You are programming a task that needs a large volume of data at a time. You know the structure of these data the moment you enter the use case in which you process them. Have a look at the invoice example below that is explained in more detail in the Accessing Relational Database Pattern Language[Kel+98a ]. Now consider you want to build an high speed online browser for large invoices.
Part of an Order Processing System
It's not good idea to read an invoice object, dereference a customer proxy, dereference n order position proxies plus n proxies for each product. This would require 1 + 1 + n + n calls to the database over the network, consuming from 200 to 500 Milliseconds each.
How do you provide high performance access to large chunks of data via an object/relational access layer?
Performance versus complexity and cost: relational databases are missing a concept of clusters across multiple records that allows reading larger chunks of data across tables at a time - at least they do not support it at the level of query languages like SQL. Building something that is able to handle larger chunks of date or clusters will increase the complexity of your access layer.
Write a stored procedure or an access layer module that contains a series of SQL queries that get exactly the data that you want - all at the same time.
Calling a Cluster Read Query
You call the cluster read operation (usually a module of the tuple layer) directly from the application kernel. The module will deposits its results in a record level cache below the object manager. It might as well create objects from the results and place them directly in the object manager depending on the complexity of your mapping.
Applying the Cluster Read pattern to the above example will yield only one database request plus a reduced number of database accesses, depending on the physical structure of the database.
Performance: You economize on database calls, potentially over a network and get rid of lots of call overhead. The pattern can speed up complex use cases by up to 90%.
Maintenance: If you "hack" cluster reads based directly on the physical database scheme, you will get a maintenance problem when the physical structure of the database changes. This is affordable as you usually only need a few dozen cluster reads even in large scale applications.

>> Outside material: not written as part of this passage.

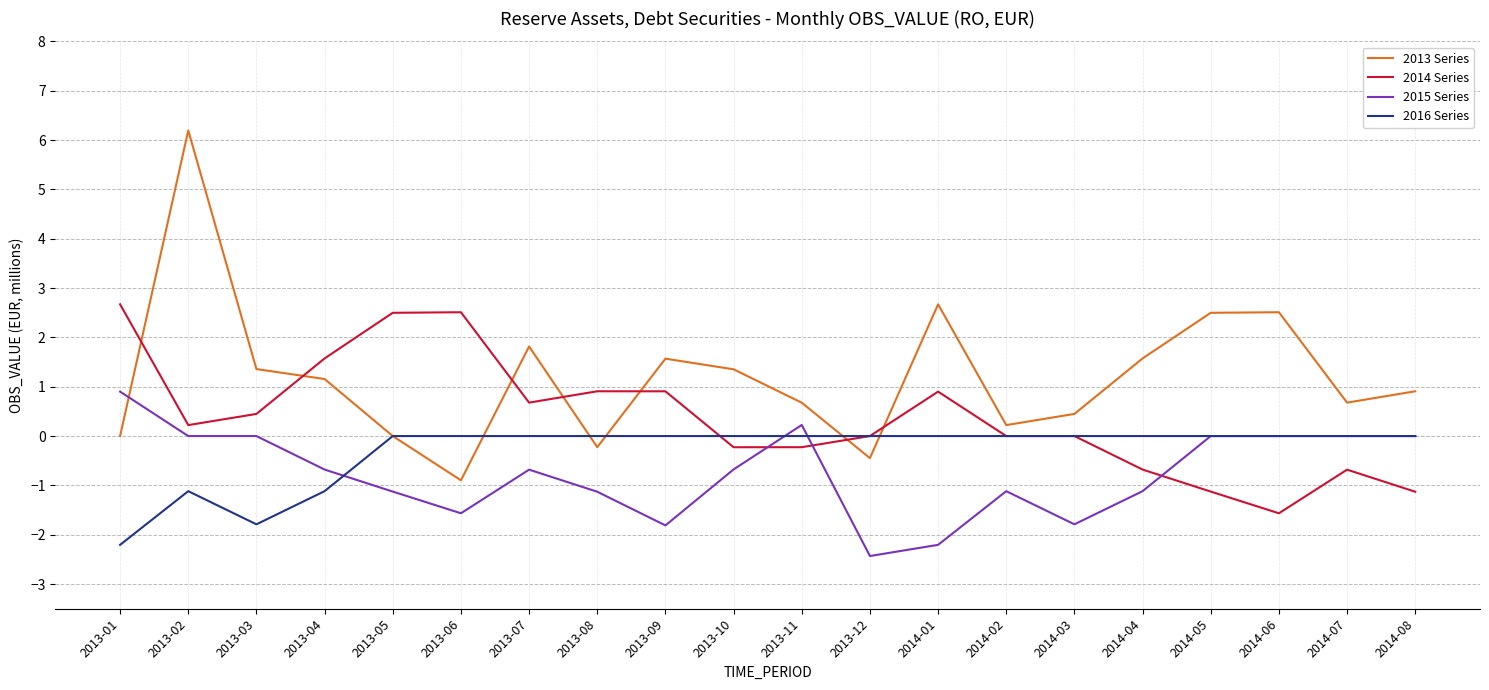

Which series has the largest range (max minus min)?

2013 Series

Cluster Read is a form of request bundling and so resembles Bundled Write. It uses exactly the idea behind Logical Views, so it is pretty common in all host based transaction systems that handle large amounts of data for single use cases. Cluster read may also be used with optimization patterns like denormalization, overflow tables and so on.
Reading data by clusters and request bundling are ubiquitous. The basic idea of Clustering is used in many storage subsystems. The pattern in this form is used in the Phoenix Persistence subsystem [Sta+97 ] by EA Generali. Complex stored procedures are used for similar reasons.